War’s das mit dem Bürgerbegehren zur Kreisfreiheit, das der Neu-Ulmer Stadtrat am Mittwoch zu Grabe getragen hat? Zwar will das Bündnis „Nuxit? – So geht’s net!“ vors Gericht ziehen, aber dort und auf hoher See ist man in Gottes Hand, sagt der Volksmund. Verwaltungsgerichte sind dafür bekannt, dass sie Entscheidungen weniger inhaltlich, sondern eher formal-juristisch prüfen. Diesbezüglich betritt dieses Nuxit-Begehren Neuland, und man darf gespannt sein. Aber niemand sollte die Erwartungen allzu hoch hängen.

Im Machtspiel um die direkte Bürgerbeteiligung haben der OB und die Stadtratsmehrheit einen Sieg errungen. Stolz dürfen sie darauf nicht sein. Denn nach dem wochenlangen kommunalpolitischen Poltern stehen sie jetzt vor einem Scherbenhaufen. Und der dürfte bis zur Kommunalwahl 2020 nicht abgeräumt sein, wenn sich der OB und der Stadtrat zur Wahl stellen.

Man kann der Kreisfreiheit auch wohlwollend gegenüberstehen. Der Kardinalfehler von Gerold Noerenberg war, dass er beim Nuxit andere vorgeschoben, es aber von Anfang an zur Chefsache gemacht und auf Sieg gespielt hat. Komme, was wolle! Ein Bürgervotum sollte nie kommen, denn das Thema sei für die Wähler viel zu komplex. Bei den Bürgern ist angekommen, dass sie dafür zu dumm seien. Das war einer der Gründe, warum mehr als 3300 Menschen fürs Bürgerbegehren sind.

Trübe Aussichten

Dabei hätte es der OB sehr viel einfacher haben können. Er hätte den Bürgern früh die Idee der Kreisfreiheit erklären und dafür werben können. Vor dem formellen Stellen des Antrags beim Freistaat hätte er den Bürgern auch souverän das letzte Wort erteilen können, nach dem Motto: „Sind Sie dafür, dass wir diesen Weg gehen?“  Die Erfolgsaussichten wären groß gewesen, auch wenn einige grundsätzlich dagegen sind. Jetzt ist das Klima im Stadtrat, das seit Jahren wegen Noerenbergs ewiger Rechthaberei angespannt ist, vollends vergiftet.

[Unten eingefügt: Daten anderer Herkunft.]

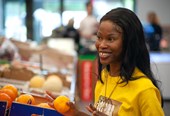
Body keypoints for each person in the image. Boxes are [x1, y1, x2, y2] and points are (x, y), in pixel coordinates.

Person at [46, 7, 164, 116]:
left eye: (110, 39)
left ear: (129, 42)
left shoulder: (145, 90)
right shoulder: (104, 76)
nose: (101, 45)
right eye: (99, 37)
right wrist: (75, 113)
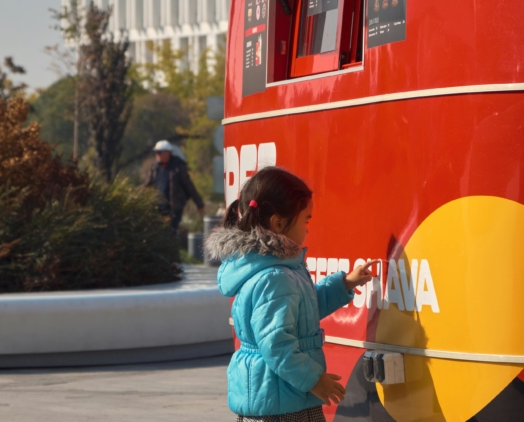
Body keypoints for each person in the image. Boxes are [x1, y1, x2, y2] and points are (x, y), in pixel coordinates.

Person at [204, 167, 376, 422]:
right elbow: (277, 345)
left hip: (279, 397)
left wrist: (345, 284)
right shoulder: (275, 278)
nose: (308, 229)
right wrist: (314, 381)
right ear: (278, 223)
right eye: (306, 219)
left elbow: (302, 312)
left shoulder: (272, 269)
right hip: (284, 405)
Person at [144, 140, 205, 235]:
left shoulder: (178, 166)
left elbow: (188, 185)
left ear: (167, 153)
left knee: (170, 231)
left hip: (174, 208)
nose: (157, 155)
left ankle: (171, 249)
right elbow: (147, 185)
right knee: (158, 233)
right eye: (156, 152)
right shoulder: (155, 167)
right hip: (158, 207)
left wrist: (199, 204)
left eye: (159, 152)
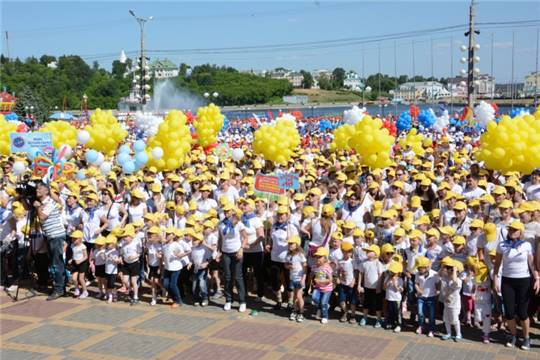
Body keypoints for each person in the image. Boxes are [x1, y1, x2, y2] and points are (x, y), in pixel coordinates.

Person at [492, 220, 540, 350]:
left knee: (523, 313)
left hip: (524, 281)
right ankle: (513, 335)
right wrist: (495, 279)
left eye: (514, 229)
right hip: (507, 281)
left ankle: (526, 338)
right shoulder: (502, 245)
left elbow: (532, 265)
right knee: (509, 312)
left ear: (520, 232)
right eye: (510, 229)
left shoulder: (526, 246)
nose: (511, 231)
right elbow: (497, 264)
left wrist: (537, 278)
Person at [34, 182, 66, 300]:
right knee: (55, 263)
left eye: (40, 188)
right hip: (50, 236)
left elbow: (42, 218)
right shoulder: (43, 202)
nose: (37, 190)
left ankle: (59, 289)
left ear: (46, 191)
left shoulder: (50, 203)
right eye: (37, 188)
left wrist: (37, 207)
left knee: (57, 263)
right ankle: (59, 287)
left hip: (56, 236)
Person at [218, 204, 247, 312]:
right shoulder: (220, 224)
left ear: (232, 211)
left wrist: (241, 249)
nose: (226, 212)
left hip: (236, 252)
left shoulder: (238, 224)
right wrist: (219, 251)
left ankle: (242, 301)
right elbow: (220, 239)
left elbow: (245, 237)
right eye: (224, 210)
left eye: (228, 210)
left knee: (238, 277)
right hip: (225, 253)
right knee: (227, 277)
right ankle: (228, 300)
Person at [358, 244, 384, 328]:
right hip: (367, 287)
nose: (367, 253)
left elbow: (380, 275)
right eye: (367, 251)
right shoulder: (364, 263)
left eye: (370, 251)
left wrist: (378, 286)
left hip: (376, 288)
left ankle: (378, 319)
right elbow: (361, 274)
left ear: (376, 254)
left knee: (377, 305)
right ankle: (364, 317)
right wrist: (359, 285)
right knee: (366, 303)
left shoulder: (378, 263)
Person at [439, 257, 463, 341]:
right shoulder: (446, 277)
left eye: (451, 269)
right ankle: (448, 333)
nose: (448, 270)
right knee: (446, 319)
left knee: (455, 319)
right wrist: (443, 266)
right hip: (446, 303)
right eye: (448, 268)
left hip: (455, 304)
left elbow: (455, 281)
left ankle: (458, 334)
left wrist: (455, 270)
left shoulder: (458, 280)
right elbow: (439, 274)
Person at [414, 256, 439, 337]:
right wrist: (418, 290)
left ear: (426, 267)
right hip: (421, 297)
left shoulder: (434, 274)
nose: (418, 270)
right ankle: (421, 326)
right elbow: (416, 284)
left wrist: (438, 291)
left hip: (431, 297)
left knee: (431, 315)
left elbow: (438, 284)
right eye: (418, 268)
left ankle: (431, 329)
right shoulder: (417, 274)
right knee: (420, 313)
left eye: (420, 268)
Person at [284, 235, 307, 322]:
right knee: (294, 296)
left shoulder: (300, 255)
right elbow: (285, 265)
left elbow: (305, 268)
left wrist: (303, 279)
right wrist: (288, 266)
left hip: (299, 279)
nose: (289, 245)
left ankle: (301, 312)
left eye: (292, 243)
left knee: (299, 296)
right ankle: (295, 310)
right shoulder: (288, 254)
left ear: (297, 244)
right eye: (289, 243)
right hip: (292, 278)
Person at [311, 247, 333, 324]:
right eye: (317, 257)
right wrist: (312, 282)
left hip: (327, 289)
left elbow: (330, 280)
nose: (318, 259)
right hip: (317, 288)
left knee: (323, 302)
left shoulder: (327, 268)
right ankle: (323, 306)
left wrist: (321, 281)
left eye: (320, 257)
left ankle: (325, 316)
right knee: (314, 298)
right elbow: (313, 276)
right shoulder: (314, 267)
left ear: (325, 258)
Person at [337, 241, 357, 324]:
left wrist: (353, 281)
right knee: (342, 300)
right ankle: (345, 312)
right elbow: (338, 271)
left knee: (352, 302)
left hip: (351, 284)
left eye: (349, 251)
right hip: (343, 284)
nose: (347, 253)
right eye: (345, 251)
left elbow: (356, 272)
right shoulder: (340, 261)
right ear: (342, 251)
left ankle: (352, 315)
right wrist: (338, 277)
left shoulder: (353, 261)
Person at [384, 261, 404, 332]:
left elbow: (400, 290)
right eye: (390, 272)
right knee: (390, 311)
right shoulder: (387, 278)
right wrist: (388, 281)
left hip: (396, 299)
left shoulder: (400, 280)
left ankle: (399, 324)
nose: (391, 274)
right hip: (389, 298)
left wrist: (395, 283)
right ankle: (391, 323)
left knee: (397, 312)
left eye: (393, 272)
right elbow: (384, 287)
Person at [69, 230, 89, 299]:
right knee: (74, 278)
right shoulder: (72, 245)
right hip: (75, 263)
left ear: (80, 239)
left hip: (82, 263)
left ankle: (85, 291)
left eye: (75, 238)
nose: (73, 240)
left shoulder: (83, 246)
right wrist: (71, 259)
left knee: (81, 279)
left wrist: (80, 261)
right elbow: (73, 254)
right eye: (72, 238)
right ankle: (77, 289)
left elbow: (86, 256)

Keine guten Aussichten fürs Jubiläumsjahr 2019, in dem Neu-Ulm die Stadterhebung vor 150 Jahren feiern will. Und erst recht keine Perspektive für die Kommunalwahl in zwei Jahren. Der Stadt würde ein Neustart gut tun – ganz oben an der Spitze und auch in der Breite des Stadtrats.